═══ Given text ═══

Microsoft have no real reliance on gaming revenue or profits to prop up their bottom line, and they have a vested interest in PC via the Windows OS monopoly (and, yes, Windows is a monopoly; look at the practices MS used with OEMs to box out alternative OSes from IBM, BeOS etc. back in the late 80s and through the '90s, for example. It's current existence is built on anticompetitive, monopolistic practices from the '80s and '90s). For them, Day 1 and bringing ALL of their games to PC is a logical choice to maximize their production budgets and cover multiple vested interests (console gaming, PC gaming, PC OS, middleware, SDK saturation etc.) simultaneously.
Sony have almost zero vested interests in PC anymore; it's not like back when they developed the 3.5 inch floppy or had the VAIO computer line. At
BEST, they have a vested interest in Decima engine proliferation, but that is still a proprietary, in-house engine with very selective licensing out to only very few developers (such as Kojima Productions), mainly on the basis of developing PlayStation exclusive or timed-exclusive games with SIE publishing in some capacity. It isn't an "open" engine the way UE5 is.

═══

▶ _Activity list_:
**A)** In the commentary on Microsoft's and Sony's approaches to PC gaming, list every vested interest the parenthetical names as being covered by Microsoft's choice to bring all of its games to PC on Day 1.
**B)** Resume the commentary on Microsoft's and Sony's approaches to PC gaming, starting after its final sentence.

═══ Material provided ═══

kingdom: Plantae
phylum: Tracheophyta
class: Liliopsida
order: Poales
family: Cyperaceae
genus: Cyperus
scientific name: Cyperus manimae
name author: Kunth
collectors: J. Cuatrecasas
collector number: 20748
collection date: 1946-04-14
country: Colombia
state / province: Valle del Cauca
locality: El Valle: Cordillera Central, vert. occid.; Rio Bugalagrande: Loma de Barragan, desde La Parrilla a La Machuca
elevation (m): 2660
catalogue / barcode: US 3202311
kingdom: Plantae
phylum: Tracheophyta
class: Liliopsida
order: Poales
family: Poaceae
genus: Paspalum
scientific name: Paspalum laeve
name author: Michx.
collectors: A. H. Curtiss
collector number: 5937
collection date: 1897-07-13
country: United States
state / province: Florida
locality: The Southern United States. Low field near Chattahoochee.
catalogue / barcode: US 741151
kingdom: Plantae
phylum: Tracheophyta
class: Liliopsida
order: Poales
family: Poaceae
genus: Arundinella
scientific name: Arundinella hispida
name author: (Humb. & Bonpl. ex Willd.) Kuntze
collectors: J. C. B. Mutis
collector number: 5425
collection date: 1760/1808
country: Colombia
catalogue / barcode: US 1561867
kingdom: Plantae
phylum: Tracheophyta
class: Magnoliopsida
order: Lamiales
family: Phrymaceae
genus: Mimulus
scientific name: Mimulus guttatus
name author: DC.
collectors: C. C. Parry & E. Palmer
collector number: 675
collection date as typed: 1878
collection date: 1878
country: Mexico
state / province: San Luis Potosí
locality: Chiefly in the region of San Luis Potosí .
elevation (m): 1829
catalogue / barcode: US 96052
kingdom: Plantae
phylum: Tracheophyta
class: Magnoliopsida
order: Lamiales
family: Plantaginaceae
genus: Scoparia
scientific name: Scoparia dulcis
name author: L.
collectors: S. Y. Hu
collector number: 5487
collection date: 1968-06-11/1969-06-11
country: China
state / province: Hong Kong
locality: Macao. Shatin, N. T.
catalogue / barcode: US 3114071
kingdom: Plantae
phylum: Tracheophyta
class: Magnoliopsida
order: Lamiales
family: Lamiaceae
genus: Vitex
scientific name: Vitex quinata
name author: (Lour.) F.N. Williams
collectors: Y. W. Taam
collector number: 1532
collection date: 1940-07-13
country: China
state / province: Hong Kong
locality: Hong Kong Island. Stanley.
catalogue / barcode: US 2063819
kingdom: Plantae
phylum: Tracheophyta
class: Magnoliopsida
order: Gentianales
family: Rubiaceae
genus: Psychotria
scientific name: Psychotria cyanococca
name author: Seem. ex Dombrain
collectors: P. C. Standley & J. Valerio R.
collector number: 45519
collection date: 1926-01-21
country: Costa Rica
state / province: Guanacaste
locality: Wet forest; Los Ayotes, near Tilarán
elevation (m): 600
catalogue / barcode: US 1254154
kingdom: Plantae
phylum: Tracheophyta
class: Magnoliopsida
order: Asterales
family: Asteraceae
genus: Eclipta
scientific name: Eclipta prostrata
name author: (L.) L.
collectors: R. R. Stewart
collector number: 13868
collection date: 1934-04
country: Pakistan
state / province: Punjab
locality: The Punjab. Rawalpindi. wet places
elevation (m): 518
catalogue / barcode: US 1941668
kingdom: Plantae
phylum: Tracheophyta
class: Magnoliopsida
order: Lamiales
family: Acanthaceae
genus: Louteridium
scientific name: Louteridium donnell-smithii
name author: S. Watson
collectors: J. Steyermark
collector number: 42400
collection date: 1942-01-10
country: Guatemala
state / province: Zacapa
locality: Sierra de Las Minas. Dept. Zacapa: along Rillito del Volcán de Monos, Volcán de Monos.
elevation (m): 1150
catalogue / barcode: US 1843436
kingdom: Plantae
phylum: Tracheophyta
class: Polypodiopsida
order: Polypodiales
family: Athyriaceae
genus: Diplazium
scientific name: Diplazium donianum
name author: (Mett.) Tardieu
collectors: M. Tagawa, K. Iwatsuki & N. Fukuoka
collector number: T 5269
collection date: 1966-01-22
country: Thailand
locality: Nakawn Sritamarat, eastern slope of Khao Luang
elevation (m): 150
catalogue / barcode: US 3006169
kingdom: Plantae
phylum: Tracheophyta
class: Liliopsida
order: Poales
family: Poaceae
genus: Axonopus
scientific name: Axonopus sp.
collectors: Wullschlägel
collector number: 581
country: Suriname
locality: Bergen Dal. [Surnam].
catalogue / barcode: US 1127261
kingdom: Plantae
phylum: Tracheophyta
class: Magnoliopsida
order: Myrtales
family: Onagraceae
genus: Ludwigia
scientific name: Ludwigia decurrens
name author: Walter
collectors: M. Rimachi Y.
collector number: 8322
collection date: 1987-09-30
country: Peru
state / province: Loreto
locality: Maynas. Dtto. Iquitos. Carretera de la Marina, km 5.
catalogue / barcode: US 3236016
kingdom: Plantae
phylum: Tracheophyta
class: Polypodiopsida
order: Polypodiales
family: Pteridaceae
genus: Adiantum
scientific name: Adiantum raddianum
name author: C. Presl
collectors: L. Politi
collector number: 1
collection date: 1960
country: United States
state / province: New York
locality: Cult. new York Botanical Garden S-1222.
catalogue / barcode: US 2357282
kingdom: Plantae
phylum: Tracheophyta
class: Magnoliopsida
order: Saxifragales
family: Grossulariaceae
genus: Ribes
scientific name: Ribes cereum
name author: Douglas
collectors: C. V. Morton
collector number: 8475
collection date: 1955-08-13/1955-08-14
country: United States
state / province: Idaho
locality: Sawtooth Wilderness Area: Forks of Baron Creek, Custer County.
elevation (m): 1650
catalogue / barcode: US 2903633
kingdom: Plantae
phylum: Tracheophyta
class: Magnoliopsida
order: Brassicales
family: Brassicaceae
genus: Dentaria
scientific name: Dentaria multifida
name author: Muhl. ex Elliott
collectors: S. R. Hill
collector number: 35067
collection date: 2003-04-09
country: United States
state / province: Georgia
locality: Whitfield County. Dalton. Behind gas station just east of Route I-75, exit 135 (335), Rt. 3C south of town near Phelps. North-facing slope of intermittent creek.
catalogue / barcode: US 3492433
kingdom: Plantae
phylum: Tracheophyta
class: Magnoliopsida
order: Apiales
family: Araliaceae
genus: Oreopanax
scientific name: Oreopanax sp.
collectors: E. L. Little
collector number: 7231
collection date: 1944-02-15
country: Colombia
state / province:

═══

▶ _Answers for each item_:
**A)** console gaming, PC gaming, PC OS, middleware, SDK saturation

**B)**
So, Sony have no vested interests on PC (no open-use engine, SDK, hardware product line, majority middleware solution, OS, launcher/storefront etc.), yet they are prioritizing PC over mobile, where they actually
DO have some vested interests (Sony Ericsson smartphones, Aniplex mobile games, etc.), and where the platform itself creates much less ecosystem conflict with the PlayStation console. Logically speaking, it makes no sense and just creates increasingly longer-term conflicts and damage to the console side, which is their bread and butter.
Worst yet is that if Sony limited the PC focus to just GaaS titles and at most legacy catalog titles from prior generations getting QoL compilation updates, then the PC strategy would be more synergetic with console and not create a cannibalization threat. But at least so far, that has not been the case and who's to say if other non-GaaS marquee current-gen releases that only came out on the console 1 or 2 years ago suddenly get PC announcements too. Or, if the window for PC ports shrinks down to 1 year, or even Day 1, for non-GaaS.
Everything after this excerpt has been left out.